Question

In the circuit shown in the figure, time constant and steady state current will be

• A. $0.25\text{s},0.25\text{A}$
• B. $0.75\text{s},0.75\text{A}$
• C. $0.25\text{s},0.75\text{A}$
• D. $0.5\text{s},0.75\text{A}$

Answer 1

The correct option is C $0.25\text{s},0.75\text{A}$

Time constant for $LR$ circuit is given by
$\tau =\frac{L}{R_{eq}}$


From circuit diagram it is clear that both $8\Omega$ resistors are in parallel which is further in series with $4\Omega$ resistor.

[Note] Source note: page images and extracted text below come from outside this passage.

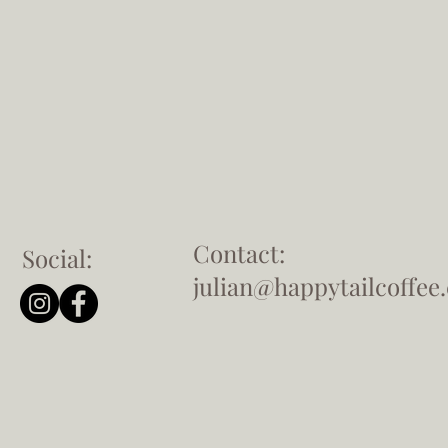
Contact:
Social:
julian@happytailcoffee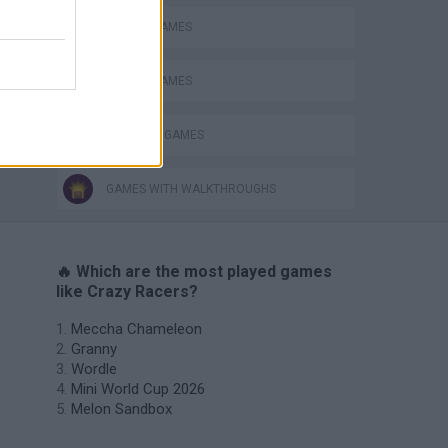
PICK UP GAMES
RACING GAMES
TRACTOR GAMES
GAMES WITH WALKTHROUGHS
🔥 Which are the most played games
like Crazy Racers?
Meccha Chameleon
Granny
Wordle
Mini World Cup 2026
Melon Sandbox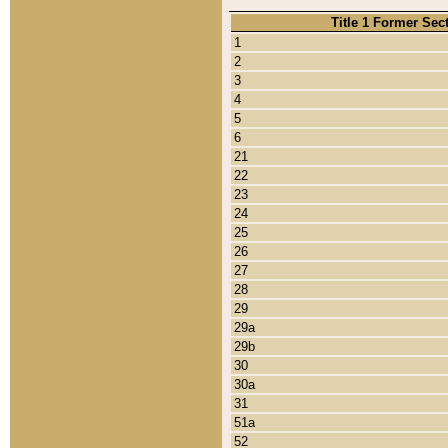
Title 1 Former Sec
1
2
3
4
5
6
21
22
23
24
25
26
27
28
29
29a
29b
30
30a
31
51a
52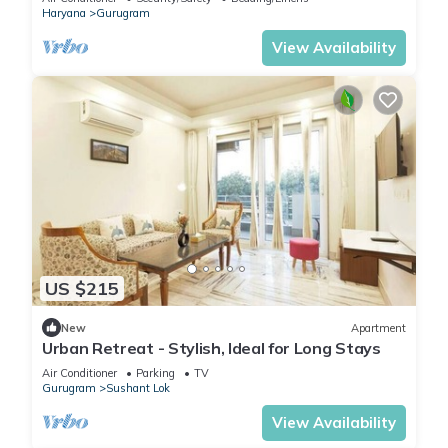
Haryana
Gurugram
View Availability
US $215
New
Apartment
Urban Retreat - Stylish, Ideal for Long Stays
Air Conditioner
Parking
TV
Gurugram
Sushant Lok
View Availability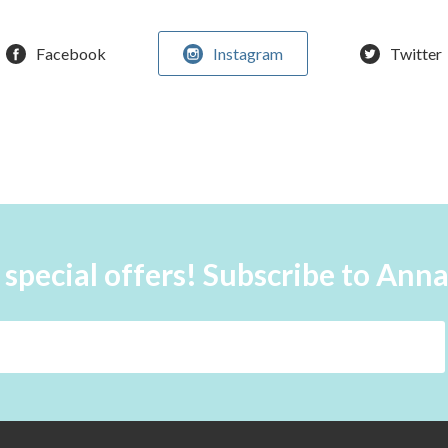
Facebook
Instagram
Twitter
 special offers! Subscribe to Ann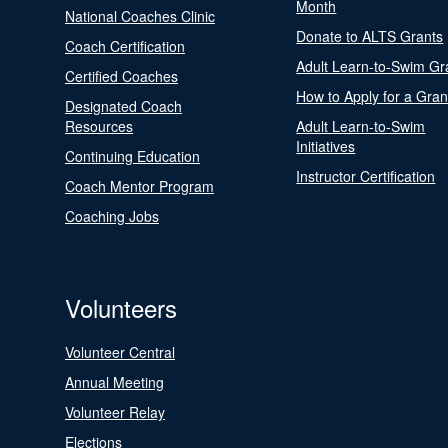
Month
National Coaches Clinic
Donate to ALTS Grants
Coach Certification
Adult Learn-to-Swim Gr
Certified Coaches
How to Apply for a Gran
Designated Coach
Resources
Adult Learn-to-Swim
Initiatives
Continuing Education
Instructor Certification
Coach Mentor Program
Coaching Jobs
Volunteers
Volunteer Central
Annual Meeting
Volunteer Relay
Elections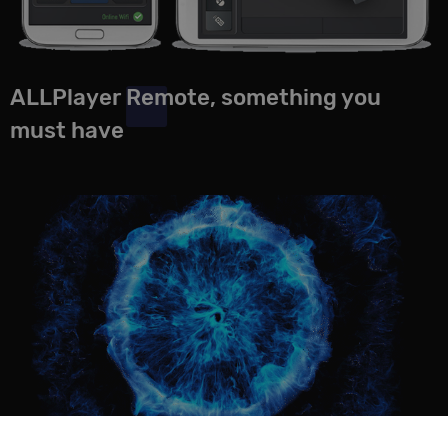
ALLPlayer Remote, something you
must have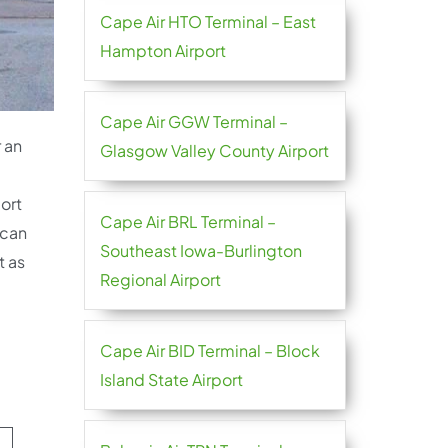
Cape Air HTO Terminal – East
Hampton Airport
Cape Air GGW Terminal –
r an
Glasgow Valley County Airport
ort
Cape Air BRL Terminal –
 can
Southeast Iowa-Burlington
t as
Regional Airport
Cape Air BID Terminal – Block
Island State Airport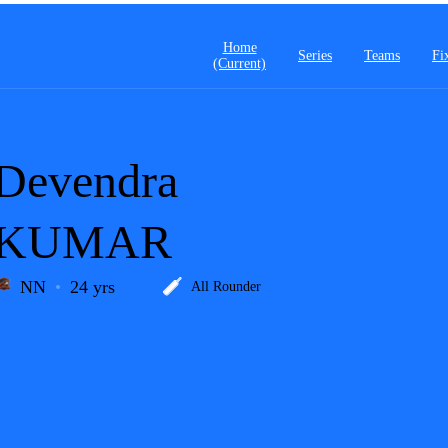
Home
Series
Teams
Fi
(current)
Devendra
KUMAR
NN
24 yrs
All Rounder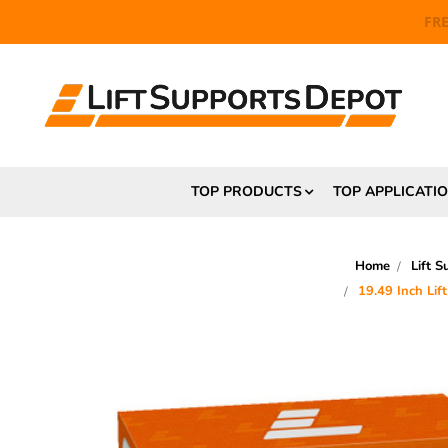
FR
TOP PRODUCTS
TOP APPLICATI
Home
Lift S
19.49 Inch Li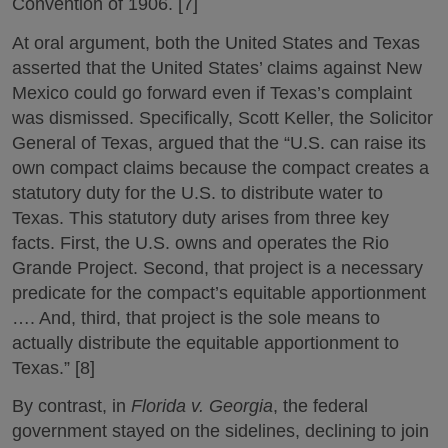
Convention of 1906. [7]
At oral argument, both the United States and Texas
asserted that the United States’ claims against New
Mexico could go forward even if Texas’s complaint
was dismissed. Specifically, Scott Keller, the Solicitor
General of Texas, argued that the “U.S. can raise its
own compact claims because the compact creates a
statutory duty for the U.S. to distribute water to
Texas. This statutory duty arises from three key
facts. First, the U.S. owns and operates the Rio
Grande Project. Second, that project is a necessary
predicate for the compact’s equitable apportionment
…. And, third, that project is the sole means to
actually distribute the equitable apportionment to
Texas.” [8]
By contrast, in
Florida v. Georgia
, the federal
government stayed on the sidelines, declining to join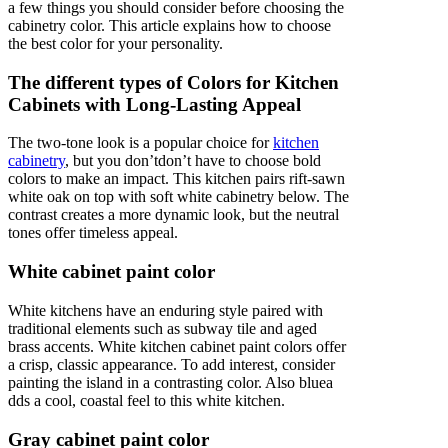
a few things you should consider before choosing the
cabinetry color. This article explains how to choose
the best color for your personality.
The different types of Colors for Kitchen
Cabinets with Long-Lasting Appeal
The two-tone look is a popular choice for
kitchen
cabinetry
, but you don’tdon’t have to choose bold
colors to make an impact. This kitchen pairs rift-sawn
white oak on top with soft white cabinetry below. The
contrast creates a more dynamic look, but the neutral
tones offer timeless appeal.
White cabinet paint color
White kitchens have an enduring style paired with
traditional elements such as subway tile and aged
brass accents. White kitchen cabinet paint colors offer
a crisp, classic appearance. To add interest, consider
painting the island in a contrasting color. Also bluea
dds a cool, coastal feel to this white kitchen.
Gray cabinet paint color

$\therefore R_{eq}=4+\frac{8\times 8}{16}=8\Omega$

So the time constant will be

$\tau =\frac{L}{R_{eq}}=\frac{2}{8}=\frac{1}{4}\text{s}$

At steady state, inductor will act like a perfect conductor

$\therefore$ circuit will be


$\therefore i_{\text{steady}}=\frac{V}{R_{eq}}=\frac{6}{8}=0.75\text{A}$

$\therefore \tau =0.25\text{s},i_{\text{steady}}=0.75\text{A}$

Hence, option $\left(\text{C}\right)$ is correct.